* Source material:
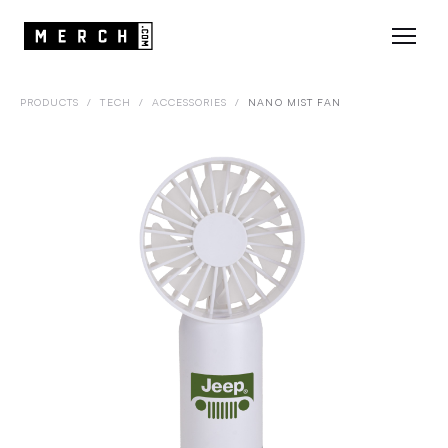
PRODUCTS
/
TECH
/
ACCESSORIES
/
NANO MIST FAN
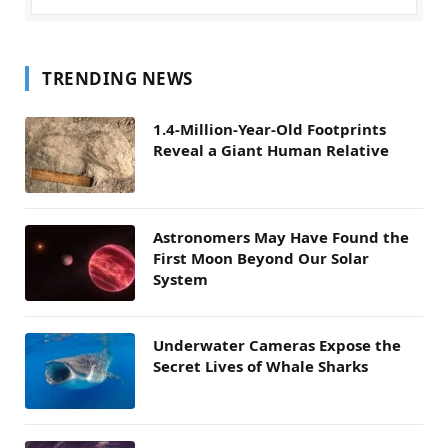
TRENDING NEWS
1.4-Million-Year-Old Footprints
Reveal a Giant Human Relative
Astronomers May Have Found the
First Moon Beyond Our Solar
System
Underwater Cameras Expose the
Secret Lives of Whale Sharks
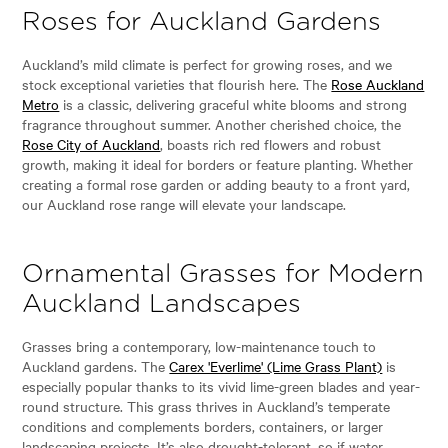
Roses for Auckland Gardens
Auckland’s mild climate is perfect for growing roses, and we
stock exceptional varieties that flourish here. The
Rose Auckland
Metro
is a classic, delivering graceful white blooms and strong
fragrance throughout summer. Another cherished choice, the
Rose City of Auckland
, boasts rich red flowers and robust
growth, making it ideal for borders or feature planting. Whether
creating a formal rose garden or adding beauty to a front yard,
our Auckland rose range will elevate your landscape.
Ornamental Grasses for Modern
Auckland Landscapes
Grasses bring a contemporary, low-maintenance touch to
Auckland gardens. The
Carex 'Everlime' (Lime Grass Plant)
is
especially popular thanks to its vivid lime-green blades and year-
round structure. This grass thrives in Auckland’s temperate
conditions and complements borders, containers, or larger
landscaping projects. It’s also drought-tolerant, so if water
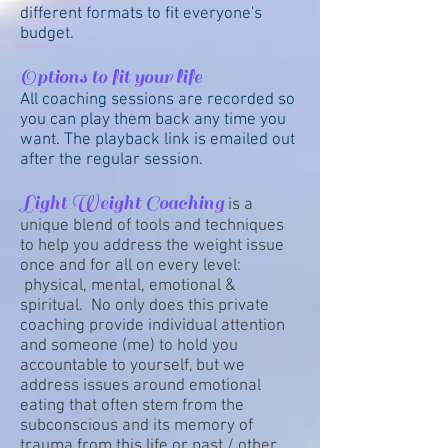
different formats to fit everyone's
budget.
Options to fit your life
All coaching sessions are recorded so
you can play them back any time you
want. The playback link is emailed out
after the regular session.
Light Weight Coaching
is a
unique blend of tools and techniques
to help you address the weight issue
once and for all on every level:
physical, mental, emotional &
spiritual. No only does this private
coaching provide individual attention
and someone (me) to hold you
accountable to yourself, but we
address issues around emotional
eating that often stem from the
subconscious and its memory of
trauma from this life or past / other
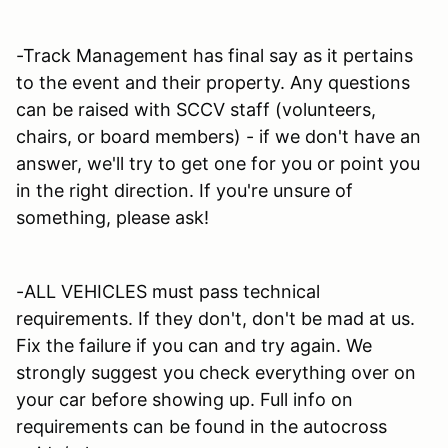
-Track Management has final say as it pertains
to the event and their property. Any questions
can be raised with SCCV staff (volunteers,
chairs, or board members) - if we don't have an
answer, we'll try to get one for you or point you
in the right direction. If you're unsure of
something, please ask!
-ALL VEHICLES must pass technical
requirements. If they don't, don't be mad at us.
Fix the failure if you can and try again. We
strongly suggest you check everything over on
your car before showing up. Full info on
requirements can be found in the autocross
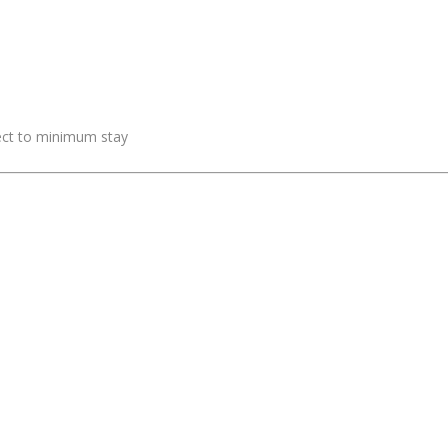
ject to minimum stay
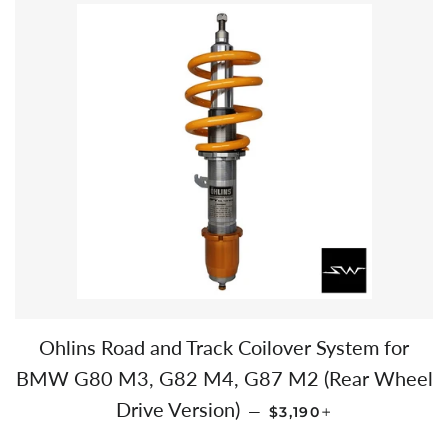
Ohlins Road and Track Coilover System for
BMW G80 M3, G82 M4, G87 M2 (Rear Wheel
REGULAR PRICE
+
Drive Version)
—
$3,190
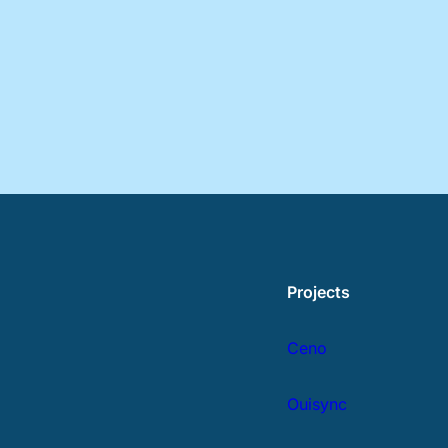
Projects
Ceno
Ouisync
* * *
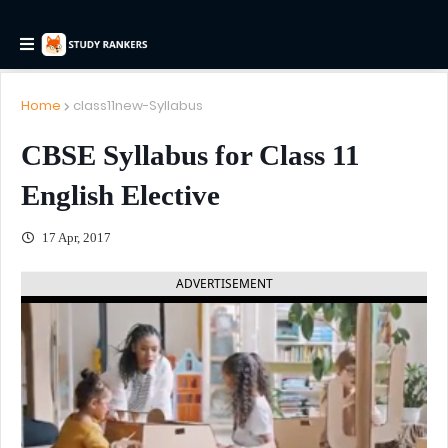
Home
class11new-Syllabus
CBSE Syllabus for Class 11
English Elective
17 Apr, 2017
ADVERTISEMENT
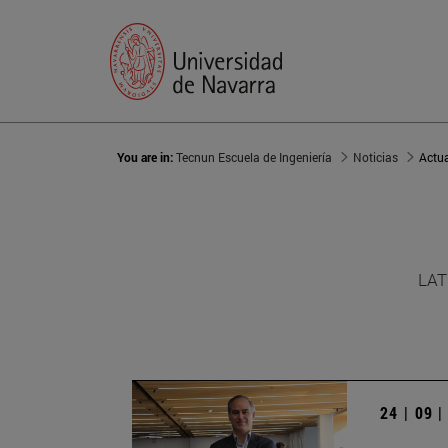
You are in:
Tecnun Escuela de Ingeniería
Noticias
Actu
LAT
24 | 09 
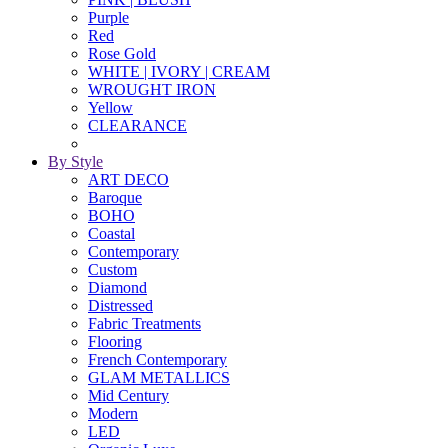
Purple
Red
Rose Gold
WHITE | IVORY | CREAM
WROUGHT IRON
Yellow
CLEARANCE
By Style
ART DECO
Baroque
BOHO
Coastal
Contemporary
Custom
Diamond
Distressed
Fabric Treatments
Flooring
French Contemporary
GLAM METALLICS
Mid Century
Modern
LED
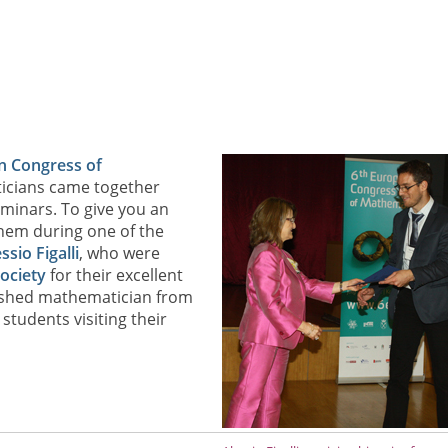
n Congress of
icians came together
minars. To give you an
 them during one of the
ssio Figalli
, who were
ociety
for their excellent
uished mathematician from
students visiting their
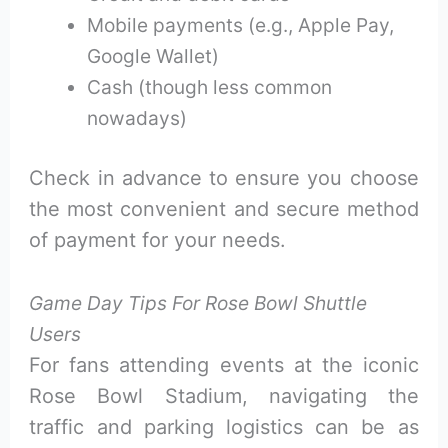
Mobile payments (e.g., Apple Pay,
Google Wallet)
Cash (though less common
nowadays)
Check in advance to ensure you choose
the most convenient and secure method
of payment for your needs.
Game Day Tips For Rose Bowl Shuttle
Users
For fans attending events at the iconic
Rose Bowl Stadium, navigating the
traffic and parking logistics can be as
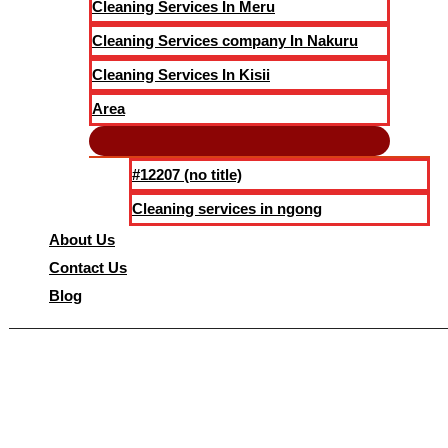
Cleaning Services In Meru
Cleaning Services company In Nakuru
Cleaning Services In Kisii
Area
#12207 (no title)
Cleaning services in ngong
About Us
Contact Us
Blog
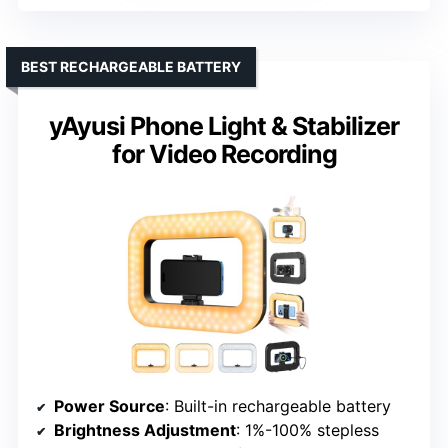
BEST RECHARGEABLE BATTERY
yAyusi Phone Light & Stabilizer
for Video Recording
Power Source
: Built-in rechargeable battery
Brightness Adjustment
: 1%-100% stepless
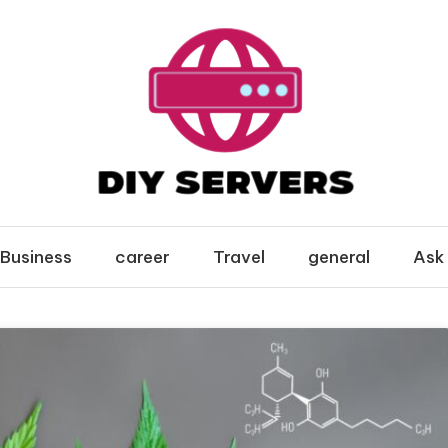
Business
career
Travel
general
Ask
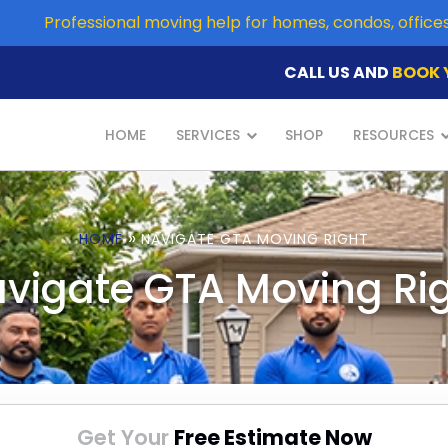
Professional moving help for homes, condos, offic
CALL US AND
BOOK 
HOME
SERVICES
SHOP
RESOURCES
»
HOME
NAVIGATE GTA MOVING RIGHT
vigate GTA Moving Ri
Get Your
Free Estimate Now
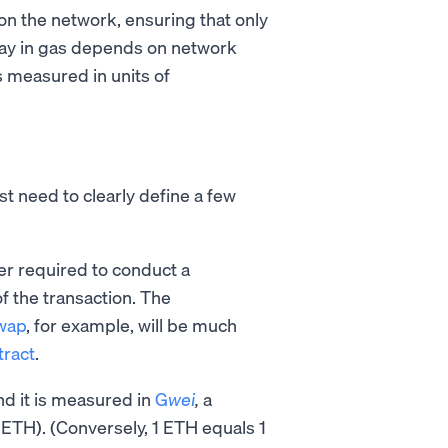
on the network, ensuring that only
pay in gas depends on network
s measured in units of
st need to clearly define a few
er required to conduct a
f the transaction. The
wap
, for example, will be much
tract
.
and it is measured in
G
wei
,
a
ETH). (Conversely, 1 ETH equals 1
---
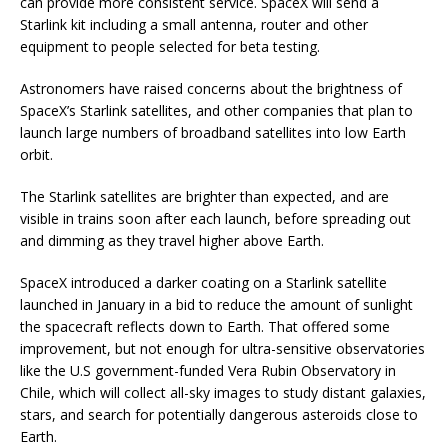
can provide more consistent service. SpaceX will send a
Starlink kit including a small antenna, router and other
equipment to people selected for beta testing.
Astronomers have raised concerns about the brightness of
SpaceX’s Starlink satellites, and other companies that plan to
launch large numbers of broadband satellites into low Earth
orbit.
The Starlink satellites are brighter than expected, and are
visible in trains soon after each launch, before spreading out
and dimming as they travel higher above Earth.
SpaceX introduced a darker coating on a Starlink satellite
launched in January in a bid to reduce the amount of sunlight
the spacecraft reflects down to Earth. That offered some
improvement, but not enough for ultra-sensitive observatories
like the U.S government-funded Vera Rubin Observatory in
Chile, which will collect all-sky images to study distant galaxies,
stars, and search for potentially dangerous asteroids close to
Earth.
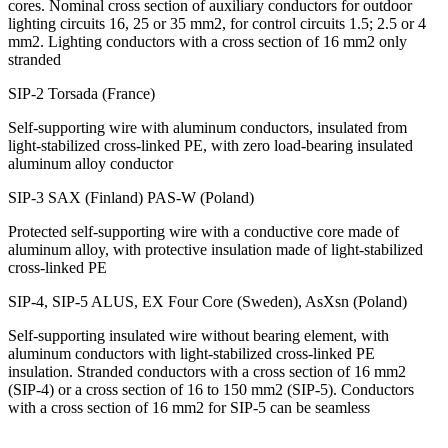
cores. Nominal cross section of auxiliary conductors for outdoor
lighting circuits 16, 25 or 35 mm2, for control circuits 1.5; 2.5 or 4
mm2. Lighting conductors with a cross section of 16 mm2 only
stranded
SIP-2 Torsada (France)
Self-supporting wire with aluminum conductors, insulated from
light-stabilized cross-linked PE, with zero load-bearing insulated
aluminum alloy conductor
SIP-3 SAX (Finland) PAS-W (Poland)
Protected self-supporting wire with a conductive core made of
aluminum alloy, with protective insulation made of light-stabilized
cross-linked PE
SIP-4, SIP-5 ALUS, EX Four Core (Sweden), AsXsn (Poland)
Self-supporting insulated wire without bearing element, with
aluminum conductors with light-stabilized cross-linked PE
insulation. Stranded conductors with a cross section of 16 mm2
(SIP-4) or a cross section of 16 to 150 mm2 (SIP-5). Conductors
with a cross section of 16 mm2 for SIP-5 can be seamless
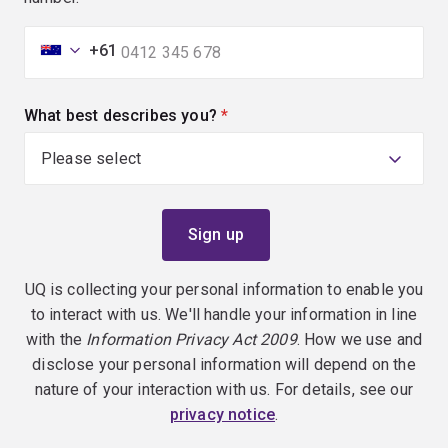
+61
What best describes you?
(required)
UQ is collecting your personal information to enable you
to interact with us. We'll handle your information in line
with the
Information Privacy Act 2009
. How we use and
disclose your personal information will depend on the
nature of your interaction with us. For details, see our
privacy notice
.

* Required work:
Determine the number of lines in the entries that hold "linked". Reply with that number only.

* Answer for this exercise:
3